Composite with Salman Rushdie in centre
‘We live in a world of amorality and shamelessness’ … Rushdie amid mythical characters and legends old and new. Composite: Getty Images/Alamy/Warner Bros

“We live in a time I did not think I would see, a time when freedom – and in particular, freedom of expression, without which the world of books could not exist – is everywhere under attack from reactionary, authoritarian, populist, demagogic, half-educated, narcissistic, careless voices; when places of education and libraries are subject to hostility and censorship; and when extremist religion and bigoted ideologies have begun to intrude in areas of life in which they do not belong,” writes Salman Rushdie. “And there are also progressive voices being raised in favour of a new kind of bien-pensant censorship, one that appears virtuous, and which many people, especially young people, have begun to see as a virtue … What do we do about free speech when it is so widely abused?

Climate check: plastic waste ‘spiralling out of control’ across Africa, analysis shows

Waste pickers scour the Kasese dump in Kisumu, Kenya, for valuable items.
Waste pickers scour the Kasese dump in Kisumu, Kenya, for valuable items.

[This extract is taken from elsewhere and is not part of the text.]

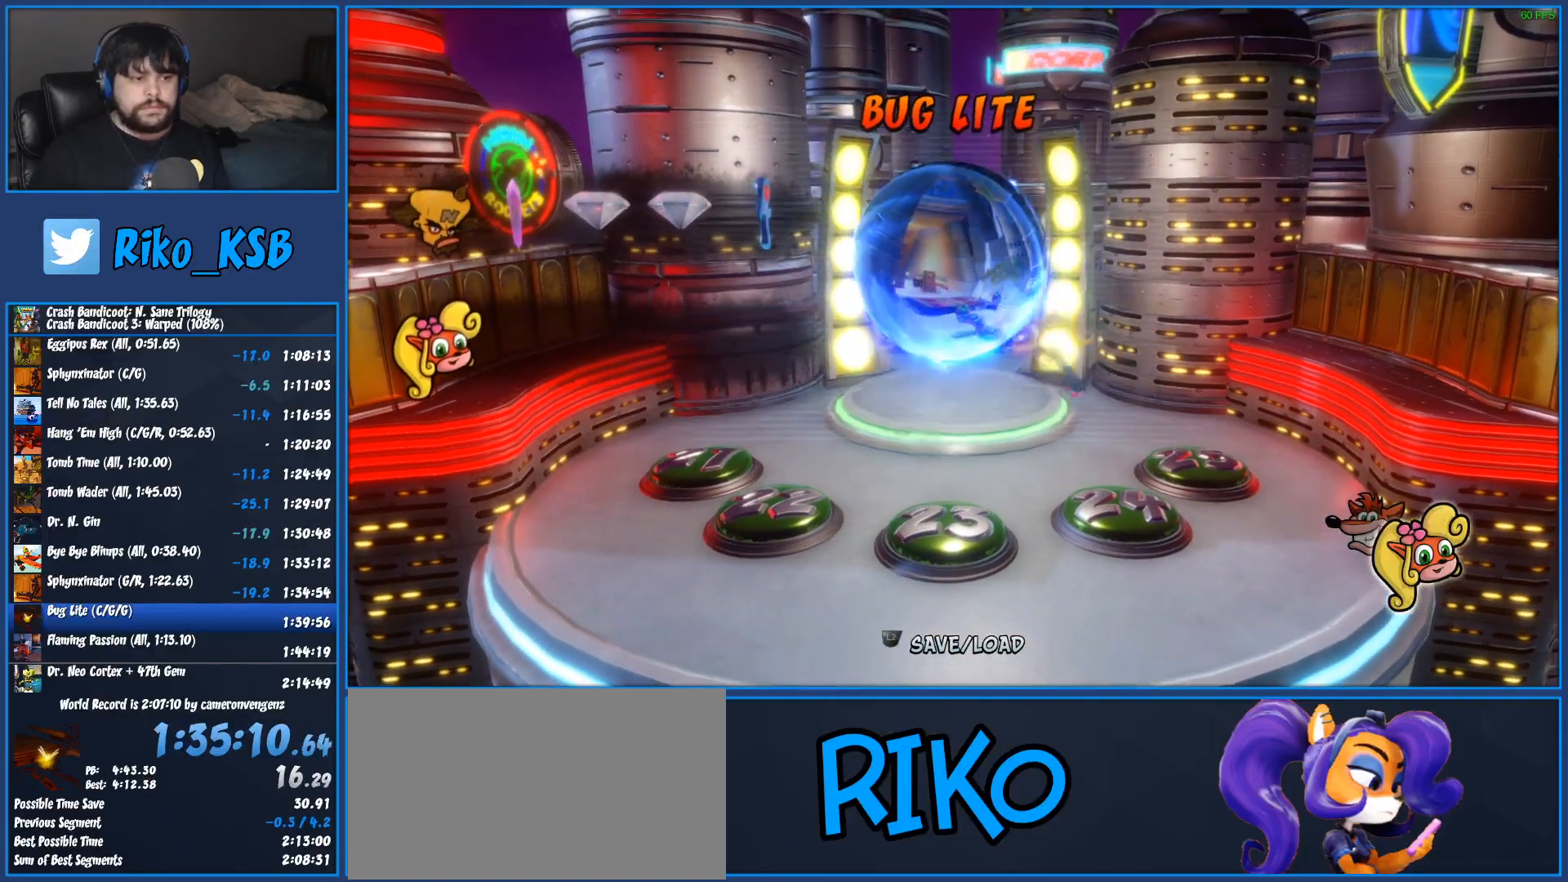
{"buttons": [], "left_stick": "center", "events": [[100, "TRIANGLE", "down"], [200, "TRIANGLE", "up"], [267, "TRIANGLE", "down"], [350, "TRIANGLE", "up"], [417, "TRIANGLE", "down"], [500, "TRIANGLE", "up"], [500, "left_stick", "center"]]}
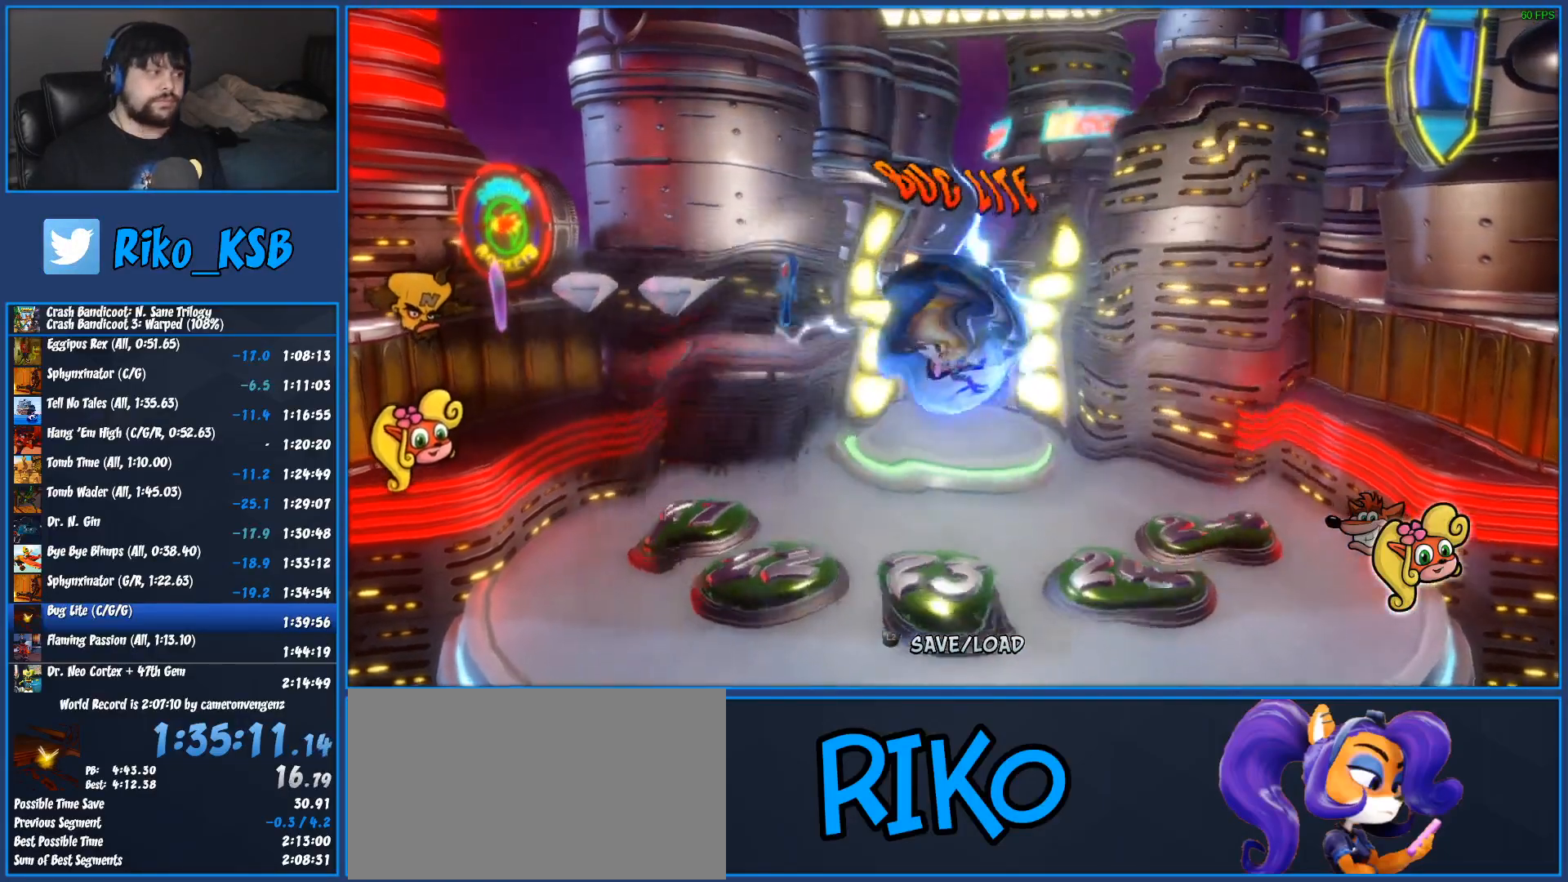
{"buttons": [], "left_stick": "center", "events": [[67, "TRIANGLE", "down"], [167, "TRIANGLE", "up"], [233, "TRIANGLE", "down"], [317, "TRIANGLE", "up"], [400, "TRIANGLE", "down"], [483, "TRIANGLE", "up"]]}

Photograph: Edwin Ndeke/The Guardian

Plastic waste is “spiralling out of control” across Africa, where it is growing faster than any other region, new analysis has shown. At current levels, enough plastic waste to cover a football pitch is openly dumped or burned in sub-Saharan Africa every minute, according to the charity Tearfund. If the trend continues unabated, the region is projected to end up with 116m tonnes of plastic waste annually by 2060, six times more than the 18m tonnes of waste produced in 2019. The main reason for the increasing plastic consumption in sub-Saharan Africa, where 70% of the population is under 30, is demand for vehicles and other products because of rising income and population growth. Overall, plastic use worldwide is projected to almost triple by 2060.

Last Thing: singing by boys’ choir ‘sounds more brilliant’ when girls in audience

 Singers of the St. Thomas Boys Choir sing in church
The centre for music in the brain at Aarhus University, Denmark, teamed up with St Thomas choir in Leipzig, Germany, for the study. Photograph: Dpa Picture Alliance/Alamy

Behind the rousing song of an all-male choir lies an evolutionary force that is better known for shaping the sex lives of hopeful frogs and crickets, research suggests. Recordings of an elite boys’ choir once directed by Johann Sebastian Bach in Leipzig, Germany, reveal that the more physically mature boys in the group boosted their vocals with an appealing ring when girls were in the audience. The effect, seen only among the older bass singers, aged 16 to 19, is thought to be the choral equivalent of behaviour more often observed in frogs and crickets, which alter their individual calls to stand out from the crowd during mate-enticing choruses.